##### Source material

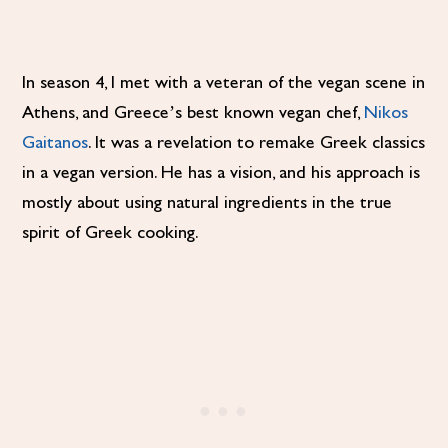
In season 4, I met with a veteran of the vegan scene in
Athens, and Greece’s best known vegan chef,
Nikos
Gaitanos
. It was a revelation to remake Greek classics
in a vegan version. He has a vision, and his approach is
mostly about using natural ingredients in the true
spirit of Greek cooking.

##########

Task prompt:
Hand back the records above exactly as they are, pictures excluded.

Your response:
In season 4, I met with a veteran of the vegan scene in
Athens, and Greece’s best known vegan chef,
Nikos
Gaitanos
. It was a revelation to remake Greek classics
in a vegan version. He has a vision, and his approach is
mostly about using natural ingredients in the true
spirit of Greek cooking.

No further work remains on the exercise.